Heading into work under a Mars-like sky, everyone around me had the same dazed expression. A note of concern crept into every conversation, jokes about the end of the world and zombie apocalypses. One of the most memorable conversations I had that day was with a colleague anxious about the future his two-year-old twins would inherit. He was worried about them growing up in a California with more smoky days than sunny ones, making it difficult to enjoy its familiar rugged, beautiful nature.

Photo by Matt Palmer on Unsplash

For the first time, we were feeling the impact of climate change close up. Until then, wildfires were something that happened in faraway mountains miles away from the Bay Area, a city used to dense fog, not wildfire smoke choking your lungs. But, as these effects become more widespread, my colleague is not the only parent, current or potential, worrying about how climate change will impact future generations. 

Research shows that, as more people are exposed to increasingly common extreme weather events fueled by climate change, young adults are questioning whether to have children. A recent Morning Consult poll showed that 11 percent of childless adults said that climate change is a "major reason" they do not have children, with 15 percent saying it plays at least a minor role. For some, the fear is about making climate change worse by adding another human being to the planet. For others, they fear "that their offspring would have to struggle through a climate apocalypse." In an interview with CNBC, a woman named Jessica Combes put it bluntly, saying, "I refuse to bring children into the burning hellscape we call a planet."


Image by Morning Consult

While statements like that seem extreme, these are not irrational or baseless fears. According to a new study from the journal Science, children born in 2020 will deal with extreme climate events "at a rate that is two to seven times higher" than those born in 1960. That means more cyclones, more wildfires, flooding, crop failure, and drought. Of all the threats faced by future generations, heatwaves will occur at a rate 36 times higher than for those born sixty years ago. It is important to note that these impacts will not be shared equally with individuals who have contributed least to climate change bearing the brunt of these extreme events.

Of course, these numbers are concerning in their implications for the babies being born today. But, perhaps more immediately, they are also raising some important questions for young adults trying to make decisions about a future that seems uncertain and scary. In interviews with 10,000 young people ages 16-25 living in ten different countries, two-thirds of respondents feel anxious and afraid about the future, with eight in ten saying "the future is frightening." The survey also showed that four in ten felt hesitant to have children because of their climate anxiety.

Photo by Johann Walter-Bantz on Unsplash

This growing movement not to have children because of fears over climate change is picking up momentum with more adults considering its adverse effects in their decision to have, or not have, children. Analysts at Morgan Stanley say that this trend is "impacting fertility rates quicker than any preceding trend in the field of fertility decline." Importantly, not everyone has the privilege to choose whether or not to have children which raises questions about how this will exacerbate the already present effects of climate injustice.

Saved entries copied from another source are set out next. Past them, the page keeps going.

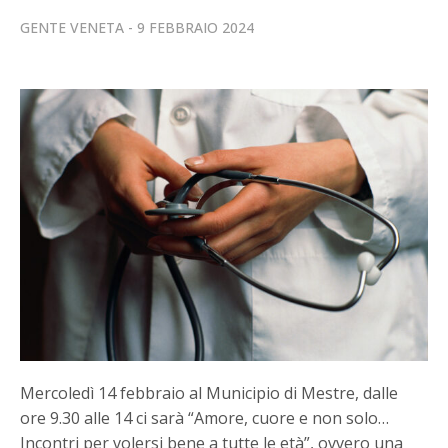
GENTE VENETA
9 FEBBRAIO 2024
Mercoledì 14 febbraio al Municipio di Mestre, dalle
ore 9.30 alle 14 ci sarà “Amore, cuore e non solo…
Incontri per volersi bene a tutte le età”, ovvero una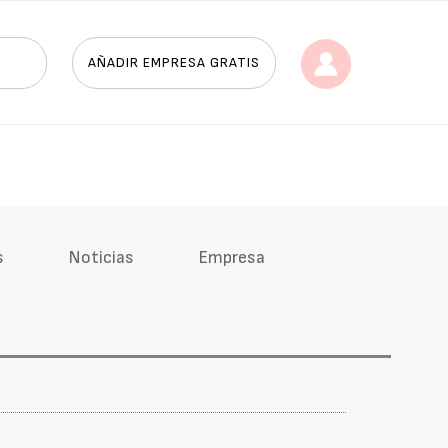
AÑADIR EMPRESA GRATIS
s
Noticias
Empresa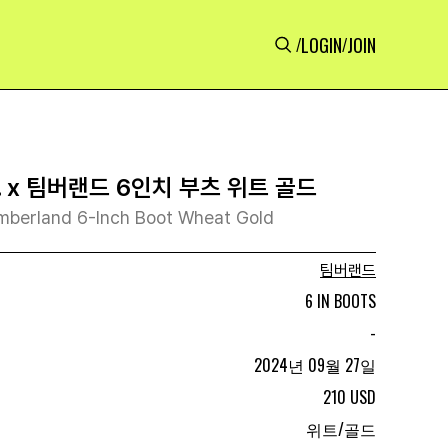
LOGIN
JOIN
/
/
G. x 팀버랜드 6인치 부츠 위트 골드
Timberland 6-Inch Boot Wheat Gold
팀버랜드
6 IN BOOTS
-
2024년 09월 27일
210 USD
위트/골드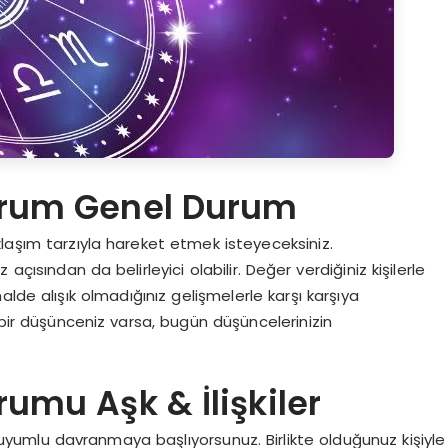
orum Genel Durum
laşım tarzıyla hareket etmek isteyeceksiniz.
ısından da belirleyici olabilir. Değer verdiğiniz kişilerle
lde alışık olmadığınız gelişmelerle karşı karşıya
 bir düşünceniz varsa, bugün düşüncelerinizin
umu Aşk & İlişkiler
uyumlu davranmaya başlıyorsunuz. Birlikte olduğunuz kişiyle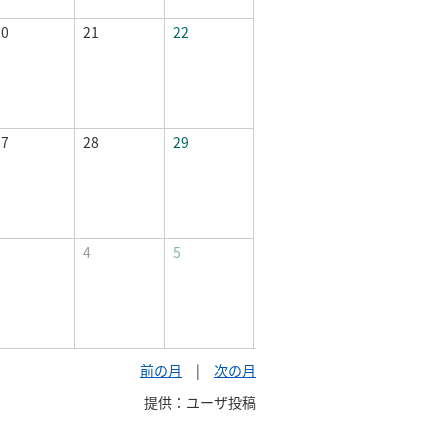
20
21
22
27
28
29
3
4
5
前の月
|
次の月
提供：ユーザ投稿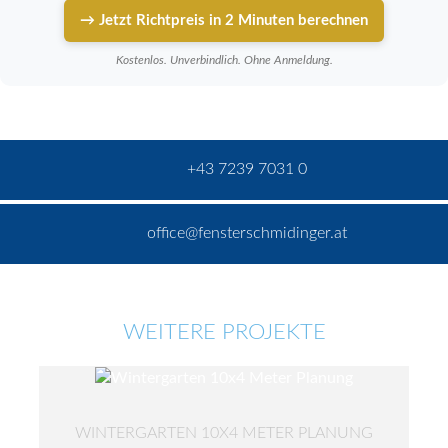
→ Jetzt Richtpreis in 2 Minuten berechnen
Kostenlos. Unverbindlich. Ohne Anmeldung.
+43 7239 7031 0
office@fensterschmidinger.at
WEITERE PROJEKTE
WINTERGARTEN 10X4 METER PLANUNG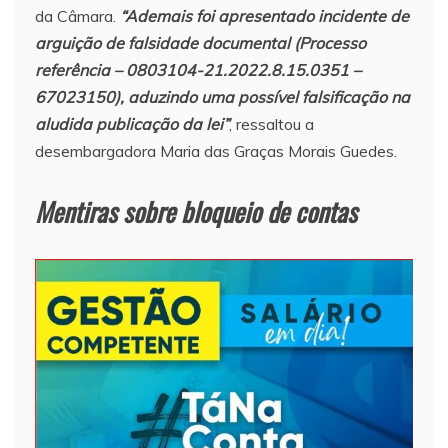
da Câmara.
“Ademais foi apresentado incidente de
arguição de falsidade documental (Processo
referência – 0803104-21.2022.8.15.0351 –
67023150), aduzindo uma possível falsificação na
aludida publicação da lei”
, ressaltou a
desembargadora Maria das Graças Morais Guedes.
Mentiras sobre bloqueio de contas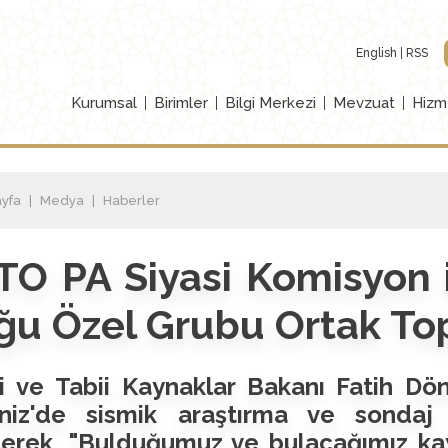
English
RSS
Kurumsal
Birimler
Bilgi Merkezi
Mevzuat
Hizm
yfa
Medya
Haberler
O PA Siyasi Komisyon i
u Özel Grubu Ortak Top
ji ve Tabii Kaynaklar Bakanı Fatih Dö
niz'de sismik araştırma ve sondaj 
terek, "Bulduğumuz ve bulacağımız kay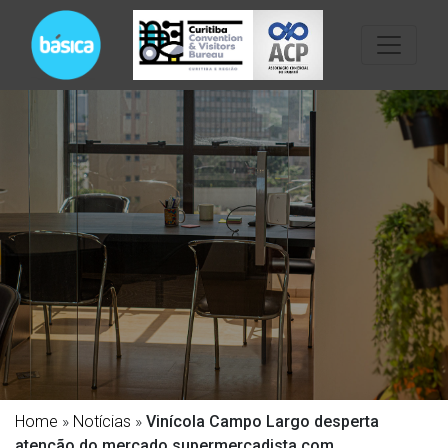
Home
»
Notícias
»
Vinícola Campo Largo desperta
atenção do mercado supermercadista com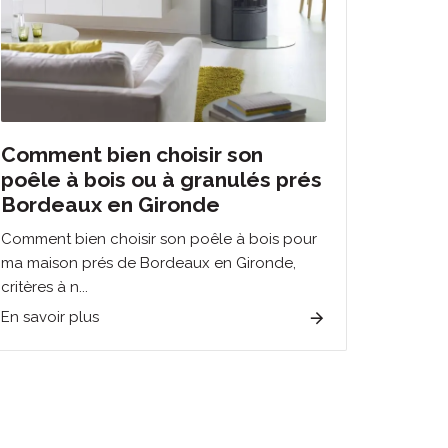
Comment bien choisir son
poêle à bois ou à granulés prés
Bordeaux en Gironde
Comment bien choisir son poêle à bois pour
ma maison prés de Bordeaux en Gironde,
critères à n...
En savoir plus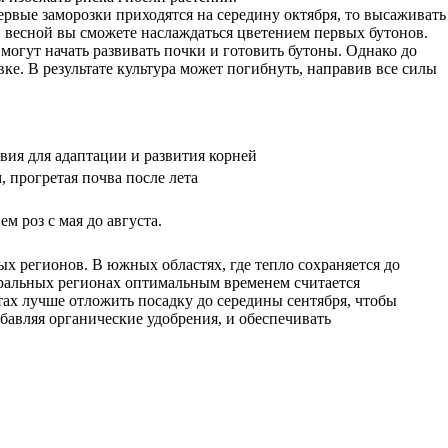
ервые заморозки приходятся на середину октября, то высаживать
и, весной вы сможете наслаждаться цветением первых бутонов.
могут начать развивать почки и готовить бутоны. Однако до
вке. В результате культура может погибнуть, направив все силы
вия для адаптации и развития корней
 прогретая почва после лета
 роз с мая до августа.
х регионов. В южных областях, где тепло сохраняется до
тральных регионах оптимальным временем считается
отах лучше отложить посадку до середины сентября, чтобы
бавляя органические удобрения, и обеспечивать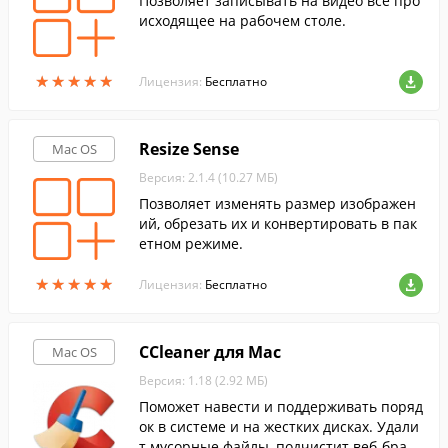
Позволяет записывать на видео все про
исходящее на рабочем столе.
★
★
★
★
★
★
★
★
★
★
Лицензия:
Бесплатно
Resize Sense
Mac OS
Версия: 2.1.4 (10.27 МБ)
Позволяет изменять размер изображен
ий, обрезать их и конвертировать в пак
етном режиме.
★
★
★
★
★
★
★
★
★
★
Лицензия:
Бесплатно
CCleaner для Mac
Mac OS
Версия: 1.18 (2.92 МБ)
Поможет навести и поддерживать поряд
ок в системе и на жестких дисках. Удали
т мусорные файлы, подчистит веб-брауз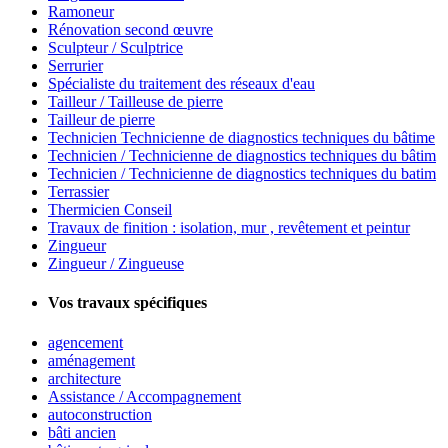
Ramoneur
Rénovation second œuvre
Sculpteur / Sculptrice
Serrurier
Spécialiste du traitement des réseaux d'eau
Tailleur / Tailleuse de pierre
Tailleur de pierre
Technicien Technicienne de diagnostics techniques du bâtime
Technicien / Technicienne de diagnostics techniques du bâtim
Technicien / Technicienne de diagnostics techniques du batim
Terrassier
Thermicien Conseil
Travaux de finition : isolation, mur , revêtement et peintur
Zingueur
Zingueur / Zingueuse
Vos travaux spécifiques
agencement
aménagement
architecture
Assistance / Accompagnement
autoconstruction
bâti ancien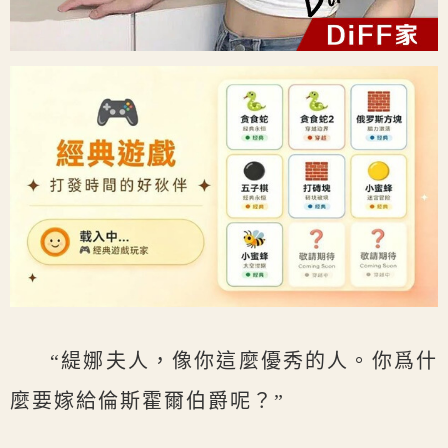
“緹娜夫人，像你這麼優秀的人。你爲什
麼要嫁給倫斯霍爾伯爵呢？”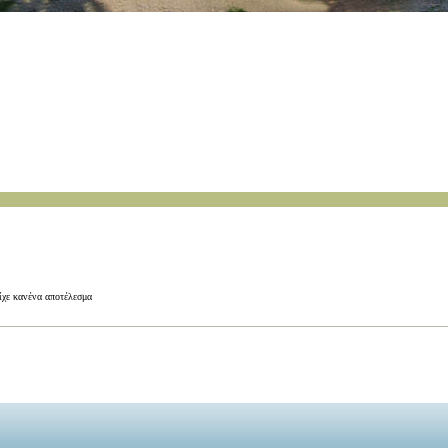
ίχε κανένα αποτέλεσμα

The decision to have a child is profoundly personal, and evidence shows that the climate crisis is beyond the point where an individual choice will alleviate the future impacts of extreme climate events. Yet, beyond the question of systemic change versus a personal decision, there is the deeply emotional, complicated conversation around whether or not someone wants to bring a child into a world that will, in all likelihood, be very different from the one in which they grew up.

Since my conversation with my colleague, I have been asking myself the same question that thousands of other young adults are considering. Everyone's decision to have a child — or not — is based on many factors. Some are starting to factor in climate change, myself included. When you see the sky turn orange, floods wipe out a bustling town, or a hurricane bring a city to its knees, it's rational to wonder what the future might hold for those born into it.